━━ SELECTED EXCERPT ━━
1. Enter two sets of time (hours h, minutes m, seconds s) and calculate the average time. The difference between the two sets of times shall not exceed 1 hour, and h is between 0-11.
Input sample
1 20 30 1 30 30
0 20 30 11 30 30
Output
1 25 30
11 55 30
Reference code:
Method 1:
#include<stdio.h>
int main()
{
int a[2][2];
int i,j;
int h,m,s;
for(i=0;i<2;i++)
{
for(j=0;j<2;j++)
{
scanf("%d%d%d",&h,&m,&s);
if(h==0)
h=12;
a[i][j]=h*3600+m*60+s;
}
}
int sum[2];
sum[0]=(a[0][0]+a[0][1])/2;
sum[1]=(a[1][0]+a[1][1])/2;
for(i=0;i<2;i++)
{
printf("%d %d %d",sum[i]/3600,sum[i]%3600/60,sum[i]%60);
printf("\n");
}
}
Method Two:
#include <stdio.h>
int main()
{
int h1,h2,m1,m2,s1,s2;
int h,m,s,sum1,sum2,sum;
while(~scanf("%d%d%d%d%d%d",&h1,&m1,&s1,&h2,&m2,&s2))
{
if(h1==0) h1=12;
if(h2==0) h2=12;
sum1=h1*60*60+m1*60+s1;
sum2=h2*60*60+m2*60+s2;
sum=sum1+sum2;
sum=sum/2;
h=sum/3600%12;
m=(sum-h*3600)/60;
s=sum-h*3600-m*60;
printf("%d %d %d",h,m,s);
printf("\n");
}
}
2. Sort: input n, there are n groups of test numbers, each group has a variable length, and the output is sorted from small to large.
━━━
━━ DATA LISTING ━━
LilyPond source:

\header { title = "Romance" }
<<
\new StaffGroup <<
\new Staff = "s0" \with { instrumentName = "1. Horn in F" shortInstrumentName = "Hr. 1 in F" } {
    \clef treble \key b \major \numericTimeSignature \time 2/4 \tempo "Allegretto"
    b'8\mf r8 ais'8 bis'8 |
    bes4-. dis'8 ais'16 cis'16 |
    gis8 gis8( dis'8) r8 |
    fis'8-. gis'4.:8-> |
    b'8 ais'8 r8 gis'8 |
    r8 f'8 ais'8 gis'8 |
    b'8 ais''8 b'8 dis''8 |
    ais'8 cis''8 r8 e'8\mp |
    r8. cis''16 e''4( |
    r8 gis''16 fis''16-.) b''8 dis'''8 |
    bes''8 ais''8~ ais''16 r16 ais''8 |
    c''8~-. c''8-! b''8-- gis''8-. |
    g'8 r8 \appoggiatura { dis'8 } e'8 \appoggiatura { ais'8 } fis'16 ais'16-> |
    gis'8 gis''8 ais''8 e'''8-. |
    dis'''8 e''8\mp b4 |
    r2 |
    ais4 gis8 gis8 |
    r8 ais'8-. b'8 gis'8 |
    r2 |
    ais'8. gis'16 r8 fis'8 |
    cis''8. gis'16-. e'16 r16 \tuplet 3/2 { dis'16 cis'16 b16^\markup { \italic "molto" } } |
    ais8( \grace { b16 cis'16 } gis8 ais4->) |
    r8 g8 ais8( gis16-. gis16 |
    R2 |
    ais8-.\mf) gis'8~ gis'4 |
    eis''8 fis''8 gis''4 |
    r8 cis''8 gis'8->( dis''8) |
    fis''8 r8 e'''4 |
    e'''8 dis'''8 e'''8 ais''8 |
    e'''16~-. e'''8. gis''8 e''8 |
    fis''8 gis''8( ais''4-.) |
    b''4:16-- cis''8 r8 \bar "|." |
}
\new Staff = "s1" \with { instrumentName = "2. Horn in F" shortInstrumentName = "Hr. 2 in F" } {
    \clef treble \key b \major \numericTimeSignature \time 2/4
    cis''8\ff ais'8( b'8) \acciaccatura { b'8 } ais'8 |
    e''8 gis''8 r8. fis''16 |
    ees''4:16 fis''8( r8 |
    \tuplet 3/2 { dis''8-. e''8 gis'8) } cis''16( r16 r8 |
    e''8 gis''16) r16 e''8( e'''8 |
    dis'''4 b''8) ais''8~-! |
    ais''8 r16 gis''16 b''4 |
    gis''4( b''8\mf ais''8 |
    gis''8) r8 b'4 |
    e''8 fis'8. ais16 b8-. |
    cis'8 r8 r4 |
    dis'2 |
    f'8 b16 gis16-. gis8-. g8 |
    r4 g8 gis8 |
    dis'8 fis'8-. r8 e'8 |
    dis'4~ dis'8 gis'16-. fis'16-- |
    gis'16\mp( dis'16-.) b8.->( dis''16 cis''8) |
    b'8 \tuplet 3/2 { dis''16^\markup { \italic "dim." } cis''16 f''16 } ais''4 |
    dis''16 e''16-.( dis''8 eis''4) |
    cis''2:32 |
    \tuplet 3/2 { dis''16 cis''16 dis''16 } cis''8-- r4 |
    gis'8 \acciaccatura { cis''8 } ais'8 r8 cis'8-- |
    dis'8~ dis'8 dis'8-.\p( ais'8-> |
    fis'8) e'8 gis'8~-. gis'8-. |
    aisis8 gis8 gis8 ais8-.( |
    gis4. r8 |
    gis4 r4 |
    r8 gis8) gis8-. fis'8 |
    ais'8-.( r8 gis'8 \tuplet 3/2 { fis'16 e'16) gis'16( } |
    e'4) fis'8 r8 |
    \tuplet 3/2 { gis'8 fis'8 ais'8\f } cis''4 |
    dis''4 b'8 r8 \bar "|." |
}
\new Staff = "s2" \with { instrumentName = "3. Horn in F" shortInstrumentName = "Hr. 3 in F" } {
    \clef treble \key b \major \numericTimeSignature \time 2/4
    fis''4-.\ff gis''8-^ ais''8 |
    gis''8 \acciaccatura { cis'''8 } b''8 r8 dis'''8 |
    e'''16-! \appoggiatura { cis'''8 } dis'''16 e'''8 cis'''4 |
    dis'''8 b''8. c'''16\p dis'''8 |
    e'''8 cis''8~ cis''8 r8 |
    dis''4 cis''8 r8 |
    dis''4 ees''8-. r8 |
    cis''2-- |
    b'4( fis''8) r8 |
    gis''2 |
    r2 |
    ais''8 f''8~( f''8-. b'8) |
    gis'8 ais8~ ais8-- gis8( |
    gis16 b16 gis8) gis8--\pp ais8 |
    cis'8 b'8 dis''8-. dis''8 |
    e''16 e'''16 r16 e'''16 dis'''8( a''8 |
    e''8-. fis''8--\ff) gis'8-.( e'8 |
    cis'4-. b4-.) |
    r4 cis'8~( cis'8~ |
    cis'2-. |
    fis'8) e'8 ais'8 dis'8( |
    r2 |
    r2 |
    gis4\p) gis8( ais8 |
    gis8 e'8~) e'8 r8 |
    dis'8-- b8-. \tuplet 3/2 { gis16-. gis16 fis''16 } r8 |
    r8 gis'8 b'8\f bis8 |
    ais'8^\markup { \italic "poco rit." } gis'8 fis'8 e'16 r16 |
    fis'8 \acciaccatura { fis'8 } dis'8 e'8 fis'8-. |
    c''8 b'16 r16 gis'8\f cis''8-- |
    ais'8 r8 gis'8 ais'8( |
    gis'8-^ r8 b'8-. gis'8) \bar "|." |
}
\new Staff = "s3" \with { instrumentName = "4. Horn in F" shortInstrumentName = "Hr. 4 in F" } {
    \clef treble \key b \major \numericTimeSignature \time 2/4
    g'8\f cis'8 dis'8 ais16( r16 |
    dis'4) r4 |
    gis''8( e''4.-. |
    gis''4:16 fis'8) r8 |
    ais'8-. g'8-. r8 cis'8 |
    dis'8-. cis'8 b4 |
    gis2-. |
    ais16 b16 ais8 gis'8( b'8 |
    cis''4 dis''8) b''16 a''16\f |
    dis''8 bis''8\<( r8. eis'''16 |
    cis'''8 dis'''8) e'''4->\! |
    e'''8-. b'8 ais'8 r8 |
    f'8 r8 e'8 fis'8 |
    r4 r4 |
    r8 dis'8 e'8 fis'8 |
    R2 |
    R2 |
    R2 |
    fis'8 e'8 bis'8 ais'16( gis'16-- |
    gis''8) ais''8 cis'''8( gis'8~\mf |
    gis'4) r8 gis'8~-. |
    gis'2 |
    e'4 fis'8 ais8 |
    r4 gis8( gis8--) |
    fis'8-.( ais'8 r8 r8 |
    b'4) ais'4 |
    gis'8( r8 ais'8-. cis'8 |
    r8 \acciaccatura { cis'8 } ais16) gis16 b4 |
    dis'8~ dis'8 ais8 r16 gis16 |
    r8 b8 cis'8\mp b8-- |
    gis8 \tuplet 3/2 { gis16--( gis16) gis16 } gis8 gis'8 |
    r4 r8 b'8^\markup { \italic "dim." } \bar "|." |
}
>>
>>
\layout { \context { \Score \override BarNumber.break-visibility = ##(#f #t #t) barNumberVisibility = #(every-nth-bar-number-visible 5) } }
━━━
Reproduce the programming exercise text in full, with every line and character unchanged. The items are separate material and have nothing to do with the programming exercise text.

1. Enter two sets of time (hours h, minutes m, seconds s) and calculate the average time. The difference between the two sets of times shall not exceed 1 hour, and h is between 0-11.
Input sample
1 20 30 1 30 30
0 20 30 11 30 30
Output
1 25 30
11 55 30
Reference code:
Method 1:
#include<stdio.h>
int main()
{
int a[2][2];
int i,j;
int h,m,s;
for(i=0;i<2;i++)
{
for(j=0;j<2;j++)
{
scanf("%d%d%d",&h,&m,&s);
if(h==0)
h=12;
a[i][j]=h*3600+m*60+s;
}
}
int sum[2];
sum[0]=(a[0][0]+a[0][1])/2;
sum[1]=(a[1][0]+a[1][1])/2;
for(i=0;i<2;i++)
{
printf("%d %d %d",sum[i]/3600,sum[i]%3600/60,sum[i]%60);
printf("\n");
}
}
Method Two:
#include <stdio.h>
int main()
{
int h1,h2,m1,m2,s1,s2;
int h,m,s,sum1,sum2,sum;
while(~scanf("%d%d%d%d%d%d",&h1,&m1,&s1,&h2,&m2,&s2))
{
if(h1==0) h1=12;
if(h2==0) h2=12;
sum1=h1*60*60+m1*60+s1;
sum2=h2*60*60+m2*60+s2;
sum=sum1+sum2;
sum=sum/2;
h=sum/3600%12;
m=(sum-h*3600)/60;
s=sum-h*3600-m*60;
printf("%d %d %d",h,m,s);
printf("\n");
}
}
2. Sort: input n, there are n groups of test numbers, each group has a variable length, and the output is sorted from small to large.